TASK DESCRIPTION:
In the passage below on power sliding van doors, recast the paragraph that begins "Van side doors may be power operated" as a short list that keeps its main facts.

PASSAGE:
----

The present invention relates to a power operated sliding door for a mini-van and, in particular, to a power assembly for the door in which a drive motor which drives a drive gear that opens and closes the door is located at a position remote from the drive gear and is coupled thereto by a clutch assembly.
The interiors of most van-type vehicles have a front row of seats for the van driver and a passenger and a large compartment in the rear of the vehicle for additional seating, for cargo storage or both. Often a sliding door is provided on one or both sides of the van to access the interior compartment.
Van side doors may be power operated to open and close the same. EP 0122556 discloses a power operated door that is moved between opened and closed positions by a motor mounted on the door that powers a drive gear engaged with a gear track or rack on the vehicle body. The gear is mounted near the lower edge of the door and the motor is mounted in close proximity to the drive gear. The motor is rotationally coupled to the drive gear by a relatively short, rigid drive shaft and a gear train.
Placing the drive motor and associated drive structures that cooperate with the motor to drive the door adjacent the drive gear greatly limits the amount of space available for the drive gear, the motor, and the cooperating drive structures. Because the space available for the motorized drive system is limited at areas adjacent the drive gear, it would be necessary in EP 0122556 to limit the size of the drive system components, including the motor and drive gear. This creates other problems. For example, a small drive gear limits the range of stacked tolerances that can be provided by the drive system between the drive gear and rack. This increases automobile manufacturing difficulties, and results in noisy gear meshing when the door is moving, and increases mechanical wear on the teeth of the drive gear. In addition, limiting the size of the motor limits the power that can be provided for moving the door and restricts the manufacturer to using relatively small motors with a relatively short service life compared to a larger motor.

----

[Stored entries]
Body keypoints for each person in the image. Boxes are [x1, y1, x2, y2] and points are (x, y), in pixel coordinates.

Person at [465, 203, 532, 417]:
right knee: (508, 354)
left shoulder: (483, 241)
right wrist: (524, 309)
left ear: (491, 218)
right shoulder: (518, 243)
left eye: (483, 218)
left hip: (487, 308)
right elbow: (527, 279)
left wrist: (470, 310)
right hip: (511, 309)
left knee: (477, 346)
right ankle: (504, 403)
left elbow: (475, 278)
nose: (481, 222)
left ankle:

----

EXPECTED ANSWER:
- Van side doors may be power operated to open and close.
- EP 0122556 discloses a door moved between opened and closed positions by a motor mounted on the door.
- The motor powers a drive gear engaged with a gear track or rack on the vehicle body.
- The gear is near the lower edge of the door, and the motor is mounted close to the gear.
- A relatively short, rigid drive shaft and a gear train rotationally couple the motor to the drive gear.